Warning! This is development version, please do not use for anything important (see warning below).
This is a lib crate for recovering secrets from a set of shares generated using banana split protocol.
The crate is mainly intended to be used as a part of Signer. For the time being, the crate is intended only to recover secrets, with no secret generation part present.
The code is following the published javascript code for banana split recovery from https://github.com/paritytech/banana_split. The combining of shares into encrypted secret is re-written in rust and generally follows the published javascript code for Shamir's Secret Sharing from https://www.npmjs.com/package/secrets.js-grempe.

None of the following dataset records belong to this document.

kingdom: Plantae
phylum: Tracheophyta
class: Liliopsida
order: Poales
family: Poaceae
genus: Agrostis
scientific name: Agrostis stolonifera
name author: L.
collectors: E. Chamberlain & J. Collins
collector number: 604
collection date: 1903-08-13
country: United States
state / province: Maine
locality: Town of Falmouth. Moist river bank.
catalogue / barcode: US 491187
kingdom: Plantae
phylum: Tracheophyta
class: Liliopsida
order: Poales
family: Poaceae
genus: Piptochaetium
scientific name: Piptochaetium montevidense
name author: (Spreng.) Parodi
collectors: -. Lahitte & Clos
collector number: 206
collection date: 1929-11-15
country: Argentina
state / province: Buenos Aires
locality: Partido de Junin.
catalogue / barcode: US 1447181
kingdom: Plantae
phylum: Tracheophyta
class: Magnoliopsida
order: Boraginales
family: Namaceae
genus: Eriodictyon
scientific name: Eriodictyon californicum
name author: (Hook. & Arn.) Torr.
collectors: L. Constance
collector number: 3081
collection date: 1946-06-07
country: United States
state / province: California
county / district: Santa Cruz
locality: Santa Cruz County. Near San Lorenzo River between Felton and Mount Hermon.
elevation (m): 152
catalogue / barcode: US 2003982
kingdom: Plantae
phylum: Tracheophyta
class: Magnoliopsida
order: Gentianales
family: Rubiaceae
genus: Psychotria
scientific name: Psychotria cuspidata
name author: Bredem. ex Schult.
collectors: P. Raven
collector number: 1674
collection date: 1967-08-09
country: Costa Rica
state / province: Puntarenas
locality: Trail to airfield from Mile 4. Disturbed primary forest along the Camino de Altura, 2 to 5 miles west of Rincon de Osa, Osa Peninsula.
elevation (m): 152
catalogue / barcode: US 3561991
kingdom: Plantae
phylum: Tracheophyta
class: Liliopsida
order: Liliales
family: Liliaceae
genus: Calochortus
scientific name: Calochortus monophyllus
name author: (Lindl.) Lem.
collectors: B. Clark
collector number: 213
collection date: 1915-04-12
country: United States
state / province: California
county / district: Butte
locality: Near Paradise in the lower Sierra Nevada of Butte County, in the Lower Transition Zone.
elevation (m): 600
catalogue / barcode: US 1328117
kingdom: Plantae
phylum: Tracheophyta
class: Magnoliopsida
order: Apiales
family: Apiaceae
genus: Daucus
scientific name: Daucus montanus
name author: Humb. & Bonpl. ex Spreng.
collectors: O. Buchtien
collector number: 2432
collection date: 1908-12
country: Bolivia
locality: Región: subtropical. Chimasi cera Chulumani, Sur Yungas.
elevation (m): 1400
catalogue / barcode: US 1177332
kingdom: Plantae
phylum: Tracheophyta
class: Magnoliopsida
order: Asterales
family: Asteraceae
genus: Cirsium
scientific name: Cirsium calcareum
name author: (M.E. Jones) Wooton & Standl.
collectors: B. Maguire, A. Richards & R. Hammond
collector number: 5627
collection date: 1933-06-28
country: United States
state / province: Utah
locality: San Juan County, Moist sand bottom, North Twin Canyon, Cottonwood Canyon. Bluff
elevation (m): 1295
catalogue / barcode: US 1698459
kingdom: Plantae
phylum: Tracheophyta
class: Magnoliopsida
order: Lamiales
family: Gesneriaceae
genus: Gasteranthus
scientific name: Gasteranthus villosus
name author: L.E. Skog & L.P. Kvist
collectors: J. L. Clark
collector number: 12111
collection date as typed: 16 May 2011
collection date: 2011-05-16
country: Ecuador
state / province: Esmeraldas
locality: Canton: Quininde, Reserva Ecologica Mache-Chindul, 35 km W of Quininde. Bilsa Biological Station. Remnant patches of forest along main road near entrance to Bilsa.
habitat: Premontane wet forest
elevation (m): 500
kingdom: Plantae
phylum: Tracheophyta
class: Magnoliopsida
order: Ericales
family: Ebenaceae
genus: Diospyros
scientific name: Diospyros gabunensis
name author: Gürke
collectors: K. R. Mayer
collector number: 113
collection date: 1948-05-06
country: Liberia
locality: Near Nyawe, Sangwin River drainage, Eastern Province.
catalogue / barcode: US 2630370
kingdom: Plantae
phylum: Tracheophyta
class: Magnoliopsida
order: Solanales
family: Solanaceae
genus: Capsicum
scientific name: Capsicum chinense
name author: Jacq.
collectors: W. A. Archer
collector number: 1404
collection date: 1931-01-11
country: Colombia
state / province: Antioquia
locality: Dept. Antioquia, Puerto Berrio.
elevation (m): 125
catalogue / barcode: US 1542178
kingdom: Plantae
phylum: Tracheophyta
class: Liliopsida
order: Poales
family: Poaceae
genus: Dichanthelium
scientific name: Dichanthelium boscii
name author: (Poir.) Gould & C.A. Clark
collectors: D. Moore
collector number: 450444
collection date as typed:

In principle, the Shamir's Secret Sharing from https://www.npmjs.com/package/secrets.js-grempe supports bits values (i.e. the value n defining the size of Galios field GF(2^n) and the possible number of shares) in range 3..20. The bits are set up during the init (here: https://github.com/grempe/secrets.js/blob/master/secrets.js#L472), defaulting to 8. The V1 in banana split uses the default value. This crate supports range 3..20, could be useful in case other banana split versions appear.
When pre-calculating logarithms and exponents values within GF(2^n), all exponents are generated in same order as they are written in the collecting vector, so naturally all of them are existing. Due to the properties of GF, all logarithms are also get filled in eventually, except log[0] that remains undetermined.
During Lagrange polynomial calculation, certain log[i] values are summed up, and the resulting product is used to calculate the exponent exp[product] to be xored with final collected value. Summing logs and calculating exponent from sum is a common convenient way of multiplying values.
When log[0] get addressed, it means that 0 participates in multiplication, the total multiplication result is 0, xoring will not change anything. So the whole cycle element gets skipped in this case.
This crate task is to recover whatever was in qr code set. The crate xsalsa20poly1305 has the NaCl algorithm that does the job, even though it may be not the ideal one. In case the encryption protocol changes in later banana split versions, this crate will get accordingly updated.
Warning!
Currently the xsalsa20poly1305 crate depends on zeroize version conflicting with the one used in Signer. This is temporarily fixed by forking and updating dependencies in xsalsa, but to be done properly awaits on xsalsa upstream, hopefully happening at some point.
Supposedly the real shares get scanned from paper qr codes, with real passphrase written on same paper nearby. If someone has the paper share, they of course can read the qr code, and know the passphrase, nonce, title, and single share content. If they have enough shares, they get the secret, elsewise - not, by design of SSS.
Now, is someone takes the Signer and reads its raw memory, after the Signer was used to recover banana shares, they may get access to residuals of the Share and ShareSet structs. Without passphrase the breaking is difficult (xsalsa). Things change if both Signer and one paper share are taken, i.e. the passphrase and the set are potentially stolen. For now no zeroize is done on encrypted secret or secret shards. If need be, could be easily added.
The passphrase does not get processed or cloned in this crate, only send into scrypt (todo: check upstream). The decoded secret from xsalsa20poly1305 (todo: check upstream) is received as Vec, and converted into String without processig or cloning. If conversion is successful, String goes into output. If there is error, the error contains the received secret, and should be zeroized (after all, secret got decoded).